_EJERCICIO_
Cita entero y sin ningún cambio el discurso de investidura que aparece más abajo.

_TEXTO DADO_

- - - - - - -

Discurso de investidura como Doctor Honoris Causa del Prof. D. Francisco Ayala y Garcia Duarte

Discurso de investidura como Doctor Honoris Causa del Prof. D. Francisco Ayala

Nombrado Doctor Honoris Causa el día 29 de enero de 2001


Debo agradecer y agradezco profundamente a esta universidad el honor que me confiere al haberme concedido el doctorado que recibo hoy; pero también agradezco de manera muy especial a su rector, mi amigo Gregorio Peces Barba, que, en vista de la diversidad de mis actividades intelectuales, me haya permitido elegir la facultad a cuyo amparo se me concede. Una parte muy considerable de esas actividades discurrió en el terreno de las ciencias políticas y sociales, pero he preferido acogerme aquí con su licencia al ámbito de las artes literarias, donde me fue posible expresar con mayor holgura mi más íntima personalidad.


Quisiera, pues, en esta oportunidad distraer la atención de ustedes durante algunos minutos con ciertas reflexiones acerca de problemas relativos a loa dedicación literaria en que he debido emplear los largos años de mi prolongada existencia.

- - - - - - -

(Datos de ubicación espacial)

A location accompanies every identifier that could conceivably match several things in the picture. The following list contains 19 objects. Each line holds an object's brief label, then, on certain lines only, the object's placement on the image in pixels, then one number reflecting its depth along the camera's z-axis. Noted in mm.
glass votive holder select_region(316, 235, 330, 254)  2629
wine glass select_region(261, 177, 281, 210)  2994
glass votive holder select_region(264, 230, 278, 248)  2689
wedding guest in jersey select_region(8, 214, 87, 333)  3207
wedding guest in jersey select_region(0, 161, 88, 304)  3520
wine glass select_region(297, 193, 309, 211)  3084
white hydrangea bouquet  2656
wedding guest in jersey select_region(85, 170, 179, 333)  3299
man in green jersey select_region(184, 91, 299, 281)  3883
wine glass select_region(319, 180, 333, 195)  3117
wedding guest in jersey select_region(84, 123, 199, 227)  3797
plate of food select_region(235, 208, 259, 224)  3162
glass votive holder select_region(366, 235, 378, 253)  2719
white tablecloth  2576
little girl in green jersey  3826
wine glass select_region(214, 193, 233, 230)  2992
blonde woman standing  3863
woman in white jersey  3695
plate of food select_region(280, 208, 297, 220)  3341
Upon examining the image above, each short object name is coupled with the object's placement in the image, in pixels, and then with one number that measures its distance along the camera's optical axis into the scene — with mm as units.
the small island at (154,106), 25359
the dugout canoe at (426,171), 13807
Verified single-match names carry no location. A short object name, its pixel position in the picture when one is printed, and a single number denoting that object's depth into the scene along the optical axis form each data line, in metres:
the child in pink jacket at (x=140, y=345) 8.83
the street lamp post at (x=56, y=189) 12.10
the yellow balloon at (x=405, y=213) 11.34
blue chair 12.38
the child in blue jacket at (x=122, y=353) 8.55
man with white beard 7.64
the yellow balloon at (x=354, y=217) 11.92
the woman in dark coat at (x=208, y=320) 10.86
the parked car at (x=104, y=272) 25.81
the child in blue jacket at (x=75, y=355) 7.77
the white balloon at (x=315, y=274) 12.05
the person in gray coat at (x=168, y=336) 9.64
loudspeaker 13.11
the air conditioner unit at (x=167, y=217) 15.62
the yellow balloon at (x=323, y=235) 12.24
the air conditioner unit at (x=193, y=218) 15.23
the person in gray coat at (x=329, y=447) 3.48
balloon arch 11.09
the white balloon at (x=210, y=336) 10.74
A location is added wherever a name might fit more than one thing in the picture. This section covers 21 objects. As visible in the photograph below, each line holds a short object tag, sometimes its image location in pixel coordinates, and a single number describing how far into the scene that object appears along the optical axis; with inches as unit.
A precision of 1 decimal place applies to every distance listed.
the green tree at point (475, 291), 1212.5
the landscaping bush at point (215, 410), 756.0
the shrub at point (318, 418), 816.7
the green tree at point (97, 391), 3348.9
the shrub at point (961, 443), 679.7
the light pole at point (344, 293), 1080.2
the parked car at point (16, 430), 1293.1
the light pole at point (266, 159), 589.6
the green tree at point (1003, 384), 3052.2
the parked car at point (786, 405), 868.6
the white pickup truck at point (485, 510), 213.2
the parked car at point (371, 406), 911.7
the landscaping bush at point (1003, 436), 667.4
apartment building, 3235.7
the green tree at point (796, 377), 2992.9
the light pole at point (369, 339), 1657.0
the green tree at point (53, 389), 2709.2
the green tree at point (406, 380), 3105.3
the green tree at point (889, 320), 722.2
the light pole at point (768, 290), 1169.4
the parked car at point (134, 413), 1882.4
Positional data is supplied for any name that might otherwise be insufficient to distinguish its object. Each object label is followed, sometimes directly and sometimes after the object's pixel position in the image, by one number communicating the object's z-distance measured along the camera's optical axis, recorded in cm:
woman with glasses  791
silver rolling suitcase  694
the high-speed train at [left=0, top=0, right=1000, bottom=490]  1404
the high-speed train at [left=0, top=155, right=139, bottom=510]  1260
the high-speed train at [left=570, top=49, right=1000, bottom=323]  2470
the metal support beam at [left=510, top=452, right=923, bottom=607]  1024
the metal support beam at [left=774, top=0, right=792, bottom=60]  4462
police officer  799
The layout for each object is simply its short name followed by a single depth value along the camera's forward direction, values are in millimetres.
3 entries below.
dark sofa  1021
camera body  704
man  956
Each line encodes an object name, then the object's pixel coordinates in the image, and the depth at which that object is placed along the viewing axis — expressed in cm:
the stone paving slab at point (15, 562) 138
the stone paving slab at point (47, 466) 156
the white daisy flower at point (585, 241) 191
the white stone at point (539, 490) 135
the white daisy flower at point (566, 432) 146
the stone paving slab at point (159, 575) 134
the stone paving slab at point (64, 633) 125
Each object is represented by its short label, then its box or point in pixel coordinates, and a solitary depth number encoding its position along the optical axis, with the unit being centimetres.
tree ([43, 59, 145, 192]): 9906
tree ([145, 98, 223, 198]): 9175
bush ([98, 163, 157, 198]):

- - - - - - -

_SOLUCIÓN_
Discurso de investidura como Doctor Honoris Causa del Prof. D. Francisco Ayala y Garcia Duarte

Discurso de investidura como Doctor Honoris Causa del Prof. D. Francisco Ayala

Nombrado Doctor Honoris Causa el día 29 de enero de 2001


Debo agradecer y agradezco profundamente a esta universidad el honor que me confiere al haberme concedido el doctorado que recibo hoy; pero también agradezco de manera muy especial a su rector, mi amigo Gregorio Peces Barba, que, en vista de la diversidad de mis actividades intelectuales, me haya permitido elegir la facultad a cuyo amparo se me concede. Una parte muy considerable de esas actividades discurrió en el terreno de las ciencias políticas y sociales, pero he preferido acogerme aquí con su licencia al ámbito de las artes literarias, donde me fue posible expresar con mayor holgura mi más íntima personalidad.


Quisiera, pues, en esta oportunidad distraer la atención de ustedes durante algunos minutos con ciertas reflexiones acerca de problemas relativos a loa dedicación literaria en que he debido emplear los largos años de mi prolongada existencia.